Silivri Cezaevi’nde tutuklu dokuz Boğaziçi öğrencisi ortak bir mektup kaleme aldı. Özgürlüklerinin kısıtlandığı zindanda vicdanlarının rahat olduğunu belirten öğrenciler, bir de açık çağrıda bulundu: “Düşünme ve üretmemiz için gerekli kitap ve kaynaklara ulaşmakta zorluk yaşıyoruz ve bu konuda da dayanışmanızı eksik etmeyeceğinizi biliyoruz.”

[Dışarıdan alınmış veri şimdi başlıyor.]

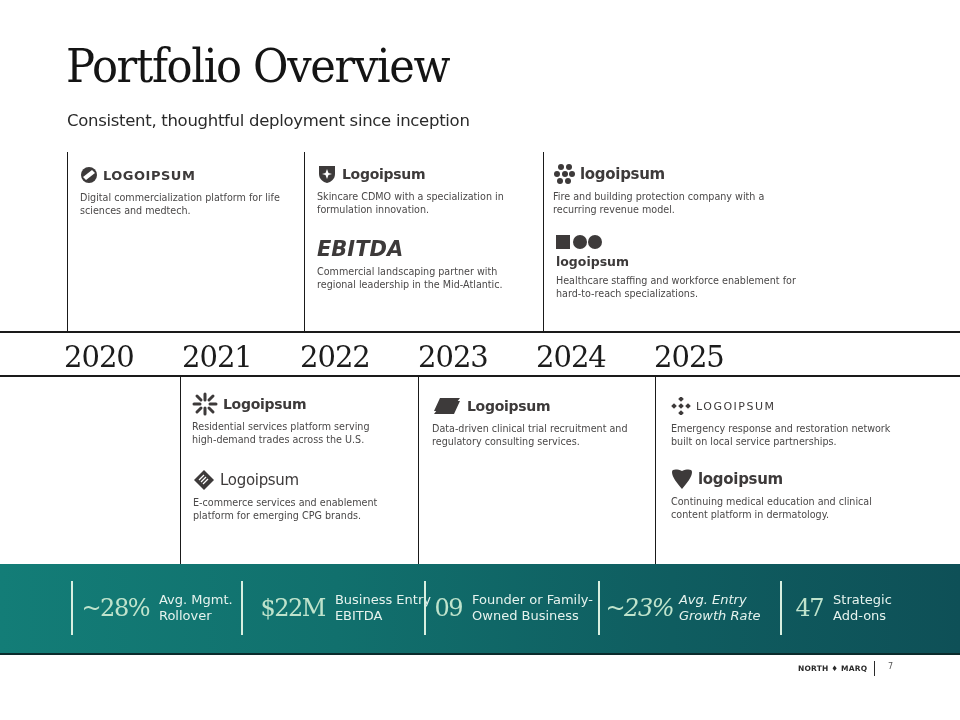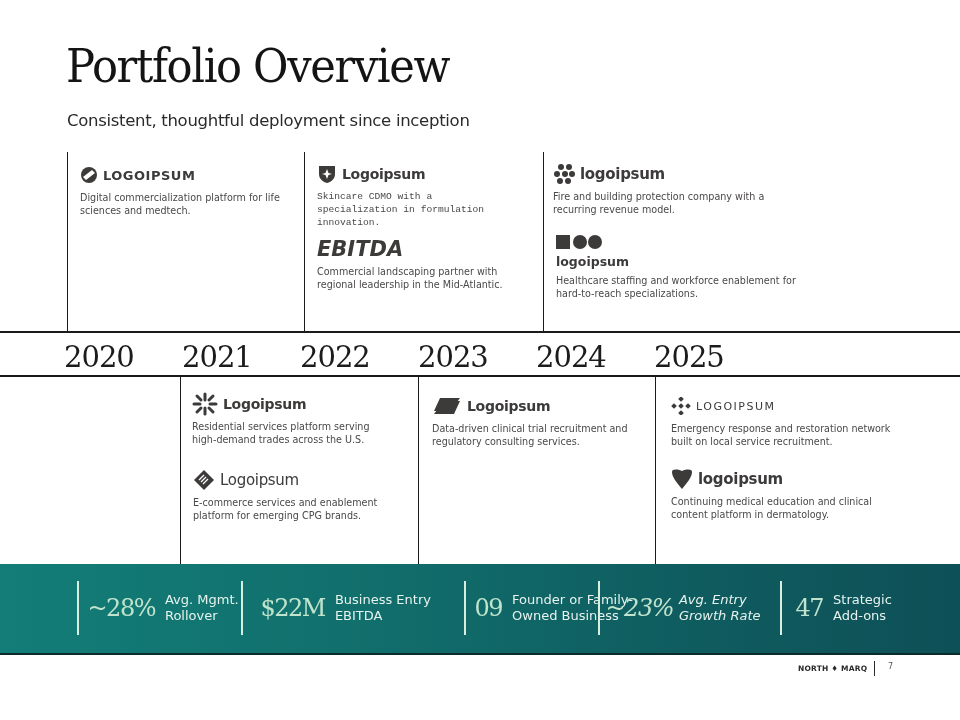--- a/index.html
+++ b/index.html
@@ -66,21 +66,21 @@
 </div>
 
 <div class="entry" style="left:317px; top:163px;">
   <div class="logo">
     <svg width="20" height="20" viewBox="0 0 20 20">
         <path d="M2 2 H18 V10 C18 15 14 18 10 19 C6 18 2 15 2 10 Z" fill="#3d3a3a"></path>
         <path d="M10 5 L11.5 9 L15 10 L11.5 11 L10 15 L8.5 11 L5 10 L8.5 9 Z" fill="#fff"></path>
       </svg>
     <span class="txt">Logoipsum</span>
   </div>
-  <div class="desc" style="width:200px;font-family:Liberation Mono, monospace;">Skincare CDMO with a specialization in formulation innovation.</div>
+  <div class="desc" style="width:200px;">Skincare CDMO with a specialization in formulation innovation.</div>
 </div>
 
 <div class="entry" style="left:317px; top:238px;">
   <div class="logo">
     <span class="txt" style="font-size:21px; font-style:italic; letter-spacing:0px;">EBITDA</span>
   </div>
   <div class="desc" style="width:200px;">Commercial landscaping partner with regional leadership in the Mid-Atlantic.</div>
 </div>
 
 <div class="entry" style="left:553px; top:163px;">
@@ -164,51 +164,51 @@
         <g fill="#3d3a3a">
           <rect x="8" y="0" width="4" height="4" transform="rotate(45 10 2)"></rect>
           <rect x="8" y="14" width="4" height="4" transform="rotate(45 10 16)"></rect>
           <rect x="1" y="7" width="4" height="4" transform="rotate(45 3 9)"></rect>
           <rect x="15" y="7" width="4" height="4" transform="rotate(45 17 9)"></rect>
           <rect x="8" y="7" width="4" height="4" transform="rotate(45 10 9)"></rect>
         </g>
       </svg>
     <span class="txt" style="font-weight:normal; font-size:11px; letter-spacing:1.5px;">LOGOIPSUM</span>
   </div>
-  <div class="desc" style="width:220px;">Emergency response and restoration network built on local service recruitment.</div>
+  <div class="desc" style="width:220px;">Emergency response and restoration network built on local service partnerships.</div>
 </div>
 
 <div class="entry" style="left:671px; top:468px;">
   <div class="logo">
     <svg width="22" height="22" viewBox="0 0 22 22">
         <path d="M1 4 C1 1 6 1 11 3 C16 1 21 1 21 4 C21 9 16 15 11 21 C6 15 1 9 1 4 Z" fill="#3d3a3a"></path>
       </svg>
     <span class="txt" style="font-size:15px;">logoipsum</span>
   </div>
   <div class="desc" style="width:220px;">Continuing medical education and clinical content platform in dermatology.</div>
 </div>
 
 <div class="band">
-  <div class="stat" style="left:77px;">
+  <div class="stat" style="left:71px;">
     <div class="sep"></div>
     <span class="num">~28%</span>
     <div class="lbl">
       <div>Avg. Mgmt.</div>
       <div>Rollover</div>
     </div>
   </div>
   <div class="stat" style="left:241px;justify-content:space-between;">
     <div class="sep"></div>
     <span class="num" style="margin-left:18px;">$22M</span>
     <div class="lbl">
       <div>Business Entry</div>
       <div>EBITDA</div>
     </div>
   </div>
-  <div class="stat" style="left:464px;">
+  <div class="stat" style="left:424px;">
     <div class="sep"></div>
     <span class="num">09</span>
     <div class="lbl">
       <div>Founder or Family-</div>
       <div>Owned Business</div>
     </div>
   </div>
   <div class="stat" style="left:598px;font-style:italic;">
     <div class="sep"></div>
     <span class="num" style="margin-left:6px;">~23%</span>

İSTANBUL – İşgalci Türk devleti ve çetelerinin Efrin’e yönelik işgal saldırılarını loku dağıtarak kutlayan faşist gruba müdahale eden Boğaziçi’li öğrenciler, “İşgalin, katliamın lokumu olmaz” yazılı pankart açmıştı. İşgalci Türk Cumhurbaşkanı Tayyip Erdoğan’ın ‘vatan haini’ ve ‘terörist’ diyerek hedef gösterdiği öğrencilerden 13’ü tutuklanmıştı.
Silivri’de tutuklu bulunan dokuz öğrenci ortak bir mektup kaleme aldı.
“Sevgili Boğaziçililer” diye başlayan mektupta, “Üniversitemizin özgürlükçü, her kesimden öğrencinin ifade hakkını savunan, demokrat ve en önemlisi vicdanlı duruşu Boğaziçi Üniversitesi’nin kimi çevrelerce hedef tahtasına oturtulmasına ve giderek ağırlaşan, hukuktan uzak/politik yaptırımlara maruz kalmasına neden olmuştur” dendi.
Özgürlüklerinin kısıtlanmış olduğu zindanda yatarken, vicdanlarının rahat, morallerininse yüksek olduğunu vurgulayan tutuklu öğrenciler, “Ancak moralimizi yüksek tutan en büyük etken, bizleri burada yalnız bırakmayan hukukçu arkadaşlarımızın sizden getirdikleri haberlerdir” diye yazdı.
Öğrenciler, yaşananların ve yaptırımların da akademinin evrensel değerlerine, özgür düşünme, tartışma ve bilimsel üretim yapmaya bir saldırı niteliğinde olduğunu düşündüklerini vurguladı.
Yaklaşık bir aydır tutuklu bulunan öğrenciler, Silivri Cezaevi’nde yaşadıkları sorunları da aktardı: “Üç haftadan uzun bir süredir kitap ve defterlerimize erişemememizin, gözaltı ve cezaevinin zorlayıcı koşullarının ve belki de en önemlisi üniversite ortamından alıkonulmamızın bu saldırının pratikteki yansımaları olduğunu söyleyebiliriz. Biz bu saldırılar karşısında bulunduğumuz yeri bir üniversiteye çevirme, düşünme, tartışma ve üretim yapabilme noktasında sürekli çabalamaktayız. Matematik, felsefe, edebiyat gibi insani ve akademik değeri olan tüm konular hakkında bildiğimiz oranda düşünmeye, yazmaya ve hem kendi aramızda hem de koğuştaki diğer tutsak arkadaşlarımızla tartışmaya devam etmekteyiz.”
Boğaziçili öğrenciler bir de açık çağrıda bulunarak, “Düşünme ve üretmemiz için gerekli kitap ve kaynaklara ulaşmakta zorluk yaşıyoruz ve bu konuda da dayanışmanızı eksik etmeyeceğinizi biliyoruz” diye yazdı.